Since the referendum, it has had the capacity to create awkward silences at dinner parties, the demise of even the strongest relationships and rifts across the family dinner table.

However the Church of England has now proffered itself as the unlikely mediator amid Brexit discussions and division.

As negotiations reach a pivotal point in parliament and Europe, churches yesterday[TUES] announced that they will host a weekend prayer to encourage people to “get together and chat over a cup of tea and pray for our country and our future”.

The initiative, backed by the Archbishops of Canterbury and York, will see churches across the country hosting informal café-style meetings over the weekend of March 30 to bring together people of all opinions and to encourage open discussion.

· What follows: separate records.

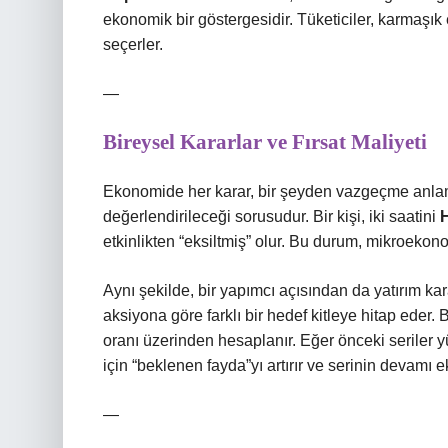
ekonomik bir göstergesidir. Tüketiciler, karmaşık
seçerler.
—
Bireysel Kararlar ve Fırsat Maliyeti
Ekonomide her karar, bir şeyden vazgeçme anlamın
değerlendirileceği sorusudur. Bir kişi, iki saatini
etkinlikten “eksiltmiş” olur. Bu durum, mikroekon
Aynı şekilde, bir yapımcı açısından da yatırım ka
aksiyona göre farklı bir hedef kitleye hitap eder.
oranı üzerinden hesaplanır. Eğer önceki seriler 
için “beklenen fayda”yı artırır ve serinin devamı 
—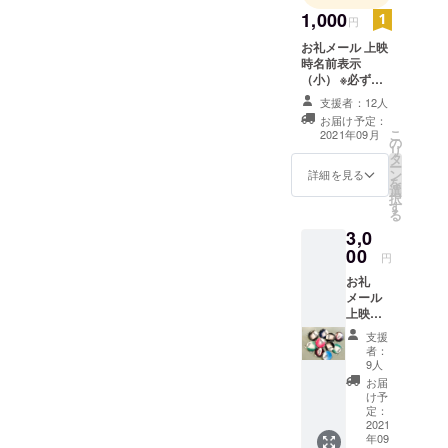
の上映会となりました。風
庁所在地で
1,000
円
が強く後半は寒さも感じら
ある水戸
お礼メール 上映
は、水戸芸
れましたが、「風の谷」と
時名前表示
術館や近代
（小） ※必ず備
シンクロするような感じも
考欄に「表示す
美術館をは
支援者：12人
ありとても良い上映会に
るお名前」をご
じめ数々の
お届け予定：
記入ください。
こ
2021年09月
なったのではと思います。
文化施設を
の
リ
タ
有し、近隣
ー
コロナ禍でなければ、より
ン
詳細を見る
を
エリアだけ
選
たくさんの方とこの場を共
択
す
でなく日本
る
有できたことを思うと苦々
の文化を
3,0
しい思いですが、この体験
リードして
00
円
きました。
も心に刻んでいきたいと思
お礼
その土地で
メール
います。来年も可能であれ
上映時
活動する
名前表
ば開催したいと考えており
支援
様々なプロ
示
者：
（小）
ジェクトが
ます。皆様のご理解とご協
9人
バッヂ1
お届
集結し、9
力があってこその上映会。
個（ど
け予
月〜10月に2
の種類
定：
是非来年もどうぞ宜しくお
が届く
2021
週間にわた
年09
かはお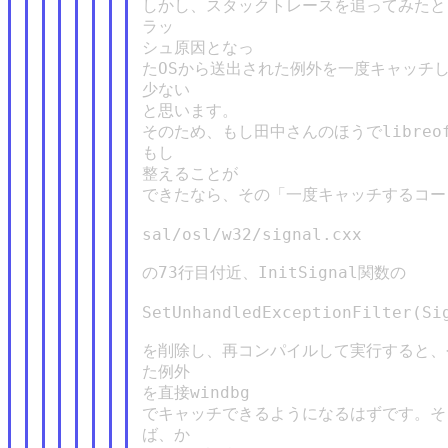
しかし、スタックトレースを追ってみたと
ラッ

シュ原因となっ

たOSから送出された例外を一度キャッチし
少ない

と思います。

そのため、もし田中さんのほうでlibreof
もし

整えることが

できたなら、その「一度キャッチするコー
sal/osl/w32/signal.cxx

の73行目付近、InitSignal関数の

SetUnhandledExceptionFilter(Sig
を削除し、再コンパイルして実行すると、
た例外

を直接windbg

でキャッチできるようになるはずです。そ
ば、か
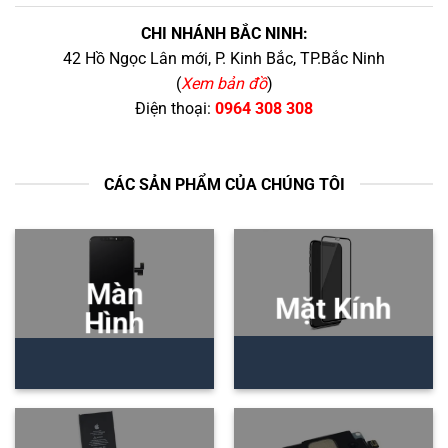
CHI NHÁNH BẮC NINH:
42 Hồ Ngọc Lân mới, P. Kinh Bắc, TP.Bắc Ninh
(
Xem bản đồ
)
Điện thoại:
0964 308 308
CÁC SẢN PHẨM CỦA CHÚNG TÔI
Màn
Mặt Kính
Hình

Introductory notes for those taking part urge respect for the integrity of opposing views, and encouraging communities which feel the same about the issues to use their imagination to consider the viewpoints of those who feel differently.

Resource packs include specially-chosen Bible passages and prompt questions to start conversations. Questions for those attending include:

‘What effect has Brexit had in your family relationships, friendships etc and if you disagreed, has it been possible to disagree well?’ and: ‘What are the three main things we have in common that we can build on for a better future as a community and as a nation?’

They also include a new prayer entitled ‘a prayer for the nation’. It reads:

‘God of hope, in these times of change, unite our nation and guide our leaders with your wisdom. Give us courage to overcome our fears, and help us to build a future, and help us to build a future in which all may prosper and share; through Jesus Christ our Lord. Amen.”

Last month the Archbishop of Canterbury, Justin Welby, announced that he was preparing for five days of prayer after Brexit.

He said he wants to pray in public with the leaders of the Catholic, Methodist, Baptist and United Reformed churches on the day after Britain leaves.